What Brands Should Know Before Entering Travel Retail
Yvonne Airey has spent years helping brands navigate one of retail's most commercially distinct channels. On why travel retail works differently from anything else, what buyers are actually looking for and how to prepare before you approach.
If you are a brand thinking about travel retail, the appeal is obvious. Airports, airlines, cruise operators and ferry networks give brands access to millions of international consumers every year. UK airports alone handled more than 300 million passengers in 2025, with Heathrow and Gatwick accounting for over 120 million of those journeys. Add cruise, ferry and airline passengers and you are looking at one of the largest moving consumer audiences available anywhere in retail. Few other environments offer the same combination of global reach, premium positioning and discovery-driven purchasing.
Photo: Yvonne Airey
But what many brands discover is that travel retail works very differently from traditional retail. Success comes down less to opportunity and more to preparation. The brands that move fastest are almost always the ones that understood this earliest.
The biggest mistake brands make
The most common mistake is approaching travel retail before being commercially and operationally ready. This usually means presenting products that perform well in domestic retail but have not been adapted for a travel environment the right gifting formats, the right international distribution requirements, the right pricing structure for a channel with very different margin expectations.
Buyers may genuinely like a brand but still decline to progress if there are gaps in commercial readiness, supply capability or pricing. A no in travel retail is often a not yet rather than a never, with buyers indicating what a brand needs to focus on before the conversation can move to a trial. Understanding this reframes how you should approach those early conversations they are intelligence-gathering exercises as much as they are pitches.
Why brand story matters more than you might expect
Travel retail environments are highly curated. Retailers are not just looking for products that sell they are looking for brands that add interest, differentiation and a strong sense of story for an international traveller audience.
Many purchases in travel retail are discovery-led. Travellers are often looking for something they have not seen before, or something that feels distinctive to a brand story or place of origin. This makes provenance, heritage, sustainability credentials, brand purpose and category innovation particularly powerful in this channel. Brands that can articulate clearly why they exist, not just what they sell, consistently find it easier to create genuine interest with buyers.
Understanding margin expectations
This is where many promising conversations slow down. Brands must account for retailer margin, distributor margin and logistics costs, all built into their pricing from the start. Inflight retailers typically expect either full sale or return for delisted products, or a contribution to clearance. All travel retailers will expect marketing and promotional support as standard.

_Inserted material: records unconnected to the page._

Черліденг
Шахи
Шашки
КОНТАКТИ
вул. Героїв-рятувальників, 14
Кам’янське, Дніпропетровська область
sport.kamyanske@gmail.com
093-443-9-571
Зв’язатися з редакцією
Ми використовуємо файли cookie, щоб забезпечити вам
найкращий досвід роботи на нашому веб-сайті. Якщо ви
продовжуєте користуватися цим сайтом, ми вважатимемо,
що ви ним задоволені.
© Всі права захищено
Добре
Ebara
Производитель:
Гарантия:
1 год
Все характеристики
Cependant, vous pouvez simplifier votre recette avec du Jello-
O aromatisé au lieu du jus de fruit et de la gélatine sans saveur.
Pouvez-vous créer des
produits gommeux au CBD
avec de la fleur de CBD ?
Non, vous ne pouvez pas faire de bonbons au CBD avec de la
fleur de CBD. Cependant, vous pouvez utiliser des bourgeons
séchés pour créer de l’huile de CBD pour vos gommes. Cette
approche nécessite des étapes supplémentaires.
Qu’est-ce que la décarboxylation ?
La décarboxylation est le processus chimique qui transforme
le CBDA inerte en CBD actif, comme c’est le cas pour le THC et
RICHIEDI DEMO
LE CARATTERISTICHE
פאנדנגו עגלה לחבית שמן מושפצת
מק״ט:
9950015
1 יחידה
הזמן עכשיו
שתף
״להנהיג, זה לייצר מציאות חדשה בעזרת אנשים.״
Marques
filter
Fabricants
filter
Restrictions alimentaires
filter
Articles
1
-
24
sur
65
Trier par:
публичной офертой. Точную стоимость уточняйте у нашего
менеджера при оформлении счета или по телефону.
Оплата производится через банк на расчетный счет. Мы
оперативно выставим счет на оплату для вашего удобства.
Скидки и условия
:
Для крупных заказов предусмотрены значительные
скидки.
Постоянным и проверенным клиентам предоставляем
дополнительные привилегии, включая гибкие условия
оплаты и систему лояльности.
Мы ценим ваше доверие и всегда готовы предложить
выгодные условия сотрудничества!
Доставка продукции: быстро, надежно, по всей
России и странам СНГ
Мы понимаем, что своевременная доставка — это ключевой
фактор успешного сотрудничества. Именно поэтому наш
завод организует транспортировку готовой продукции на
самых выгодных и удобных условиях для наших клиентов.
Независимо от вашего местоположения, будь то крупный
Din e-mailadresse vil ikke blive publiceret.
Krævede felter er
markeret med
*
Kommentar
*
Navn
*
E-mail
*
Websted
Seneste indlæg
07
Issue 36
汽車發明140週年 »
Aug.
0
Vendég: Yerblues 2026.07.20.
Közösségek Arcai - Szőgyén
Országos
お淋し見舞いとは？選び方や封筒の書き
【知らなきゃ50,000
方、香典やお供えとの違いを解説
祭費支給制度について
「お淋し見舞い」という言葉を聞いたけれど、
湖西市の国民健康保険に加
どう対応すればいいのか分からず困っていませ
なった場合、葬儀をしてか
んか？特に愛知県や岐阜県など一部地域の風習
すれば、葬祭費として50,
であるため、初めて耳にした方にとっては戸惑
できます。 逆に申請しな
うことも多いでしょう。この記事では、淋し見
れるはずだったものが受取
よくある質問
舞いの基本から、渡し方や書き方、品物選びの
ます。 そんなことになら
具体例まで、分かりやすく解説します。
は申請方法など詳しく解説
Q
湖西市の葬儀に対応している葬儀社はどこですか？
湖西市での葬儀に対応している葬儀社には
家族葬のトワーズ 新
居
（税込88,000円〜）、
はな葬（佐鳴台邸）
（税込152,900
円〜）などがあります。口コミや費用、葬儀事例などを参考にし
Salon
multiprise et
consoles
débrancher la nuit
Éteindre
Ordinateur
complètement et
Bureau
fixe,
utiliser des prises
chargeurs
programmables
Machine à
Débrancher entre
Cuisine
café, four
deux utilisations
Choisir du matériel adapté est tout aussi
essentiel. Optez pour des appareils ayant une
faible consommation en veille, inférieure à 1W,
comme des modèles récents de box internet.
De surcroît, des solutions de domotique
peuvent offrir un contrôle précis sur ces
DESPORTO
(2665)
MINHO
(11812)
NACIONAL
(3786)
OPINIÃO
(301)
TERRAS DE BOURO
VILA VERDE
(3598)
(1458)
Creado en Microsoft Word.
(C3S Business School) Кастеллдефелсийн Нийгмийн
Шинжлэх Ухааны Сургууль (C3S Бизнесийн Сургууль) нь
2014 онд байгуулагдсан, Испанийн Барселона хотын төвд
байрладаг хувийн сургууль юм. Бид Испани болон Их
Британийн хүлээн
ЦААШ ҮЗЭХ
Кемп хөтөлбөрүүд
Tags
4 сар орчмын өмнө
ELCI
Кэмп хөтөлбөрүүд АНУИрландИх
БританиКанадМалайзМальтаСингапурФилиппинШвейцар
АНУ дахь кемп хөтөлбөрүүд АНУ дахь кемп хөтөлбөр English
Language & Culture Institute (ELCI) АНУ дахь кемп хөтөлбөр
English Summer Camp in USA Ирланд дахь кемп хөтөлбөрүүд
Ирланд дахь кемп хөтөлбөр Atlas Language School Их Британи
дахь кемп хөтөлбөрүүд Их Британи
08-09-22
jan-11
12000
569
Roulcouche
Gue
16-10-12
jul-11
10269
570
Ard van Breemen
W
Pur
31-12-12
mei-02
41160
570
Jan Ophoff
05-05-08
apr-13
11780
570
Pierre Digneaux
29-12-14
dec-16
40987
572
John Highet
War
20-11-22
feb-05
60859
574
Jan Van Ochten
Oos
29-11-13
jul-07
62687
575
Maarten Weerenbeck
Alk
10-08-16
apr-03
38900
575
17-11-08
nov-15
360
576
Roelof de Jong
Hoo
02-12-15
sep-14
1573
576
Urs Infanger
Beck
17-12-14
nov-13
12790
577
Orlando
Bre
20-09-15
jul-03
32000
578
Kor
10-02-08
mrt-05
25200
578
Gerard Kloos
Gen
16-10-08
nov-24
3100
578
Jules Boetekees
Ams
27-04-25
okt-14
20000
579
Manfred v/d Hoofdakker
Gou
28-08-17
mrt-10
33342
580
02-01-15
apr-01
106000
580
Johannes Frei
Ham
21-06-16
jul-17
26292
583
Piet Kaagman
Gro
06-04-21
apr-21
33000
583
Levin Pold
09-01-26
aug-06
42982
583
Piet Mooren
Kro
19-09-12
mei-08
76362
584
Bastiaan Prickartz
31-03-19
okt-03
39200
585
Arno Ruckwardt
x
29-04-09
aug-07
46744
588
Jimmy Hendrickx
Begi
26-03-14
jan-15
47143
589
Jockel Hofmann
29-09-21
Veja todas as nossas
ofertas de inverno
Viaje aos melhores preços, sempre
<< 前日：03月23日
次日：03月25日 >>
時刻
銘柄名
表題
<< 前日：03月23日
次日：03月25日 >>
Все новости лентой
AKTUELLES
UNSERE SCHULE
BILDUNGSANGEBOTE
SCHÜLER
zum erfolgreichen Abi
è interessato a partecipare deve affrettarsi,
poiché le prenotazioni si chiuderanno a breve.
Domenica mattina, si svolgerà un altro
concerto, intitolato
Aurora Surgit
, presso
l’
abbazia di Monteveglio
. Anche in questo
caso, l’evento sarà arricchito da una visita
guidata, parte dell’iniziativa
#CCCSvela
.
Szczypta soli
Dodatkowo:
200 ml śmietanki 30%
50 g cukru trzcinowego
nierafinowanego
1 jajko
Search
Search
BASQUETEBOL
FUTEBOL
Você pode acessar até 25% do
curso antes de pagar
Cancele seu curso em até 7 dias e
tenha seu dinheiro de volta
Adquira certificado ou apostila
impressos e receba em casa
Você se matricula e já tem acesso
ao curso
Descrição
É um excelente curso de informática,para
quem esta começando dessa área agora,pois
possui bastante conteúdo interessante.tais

Without this preparation, pricing structures simply have not been built with the channel in mind and conversations stall. The brands that are ready know their numbers before they walk in.
What well-prepared brands do differently
A prepared brand understands its pricing, supply capability, route to market and travel retail proposition before any buyer conversation begins. An unprepared brand focuses on product and brand story without addressing the operational and commercial elements that confirm to a buyer that a brand is genuinely launch-fit. Buyers will support new brands entering the sector, but they expect brands to arrive ready.
Looking beyond the airport
Airport retail is the most visible part of travel retail, which is why most brands focus there first. But the channel spans inflight retail, cruise retail, ferry retail and catering supply — and some of these can be more accessible entry points, particularly for brands that are operationally ready but still building travel retail credibility.
Inflight retail is the most commonly overlooked. Airlines increasingly treat onboard retail as part of their ancillary revenue strategy, supported by specialist inflight retail partners and growing digital pre-order platforms. This means brands are not just competing for physical shelf space but for a place within a curated onboard offer.
A successful inflight entry typically comes down to practical considerations: products that are easy to understand quickly, packaging that is durable and tamperproof, clear price points, compact formats and reliable supply capability. For food and beverage brands specifically, inflight opens up opportunities through both retail programmes and airline catering partnerships.
What makes inflight particularly valuable is that it allows brands to demonstrate real performance within a travel environment. Strong sales data or proven operational reliability onboard can meaningfully support later conversations with airport retailers. For some brands, inflight is not just another channel. It is the first credible step into the wider travel retail ecosystem.
The operational realities
Packaging durability, shelf life, supply reliability and regulatory compliance within secure aviation supply chains can matter as much as brand appeal. These are non-negotiable requirements and discovering them late is expensive. Building them into your product and operations from the start, rather than retrofitting them once buyer conversations are underway, is the difference between a brand that is ready and one that is not.
Before you pick up the phone
Treat travel retail as a strategic growth channel rather than a listing opportunity. The brands that prepare earliest progress fastest when opportunities arise. If there is one thing worth knowing before you approach a travel retail buyer, it is this: make sure you are commercially and operationally ready before the conversation begins. Everything else follows from there.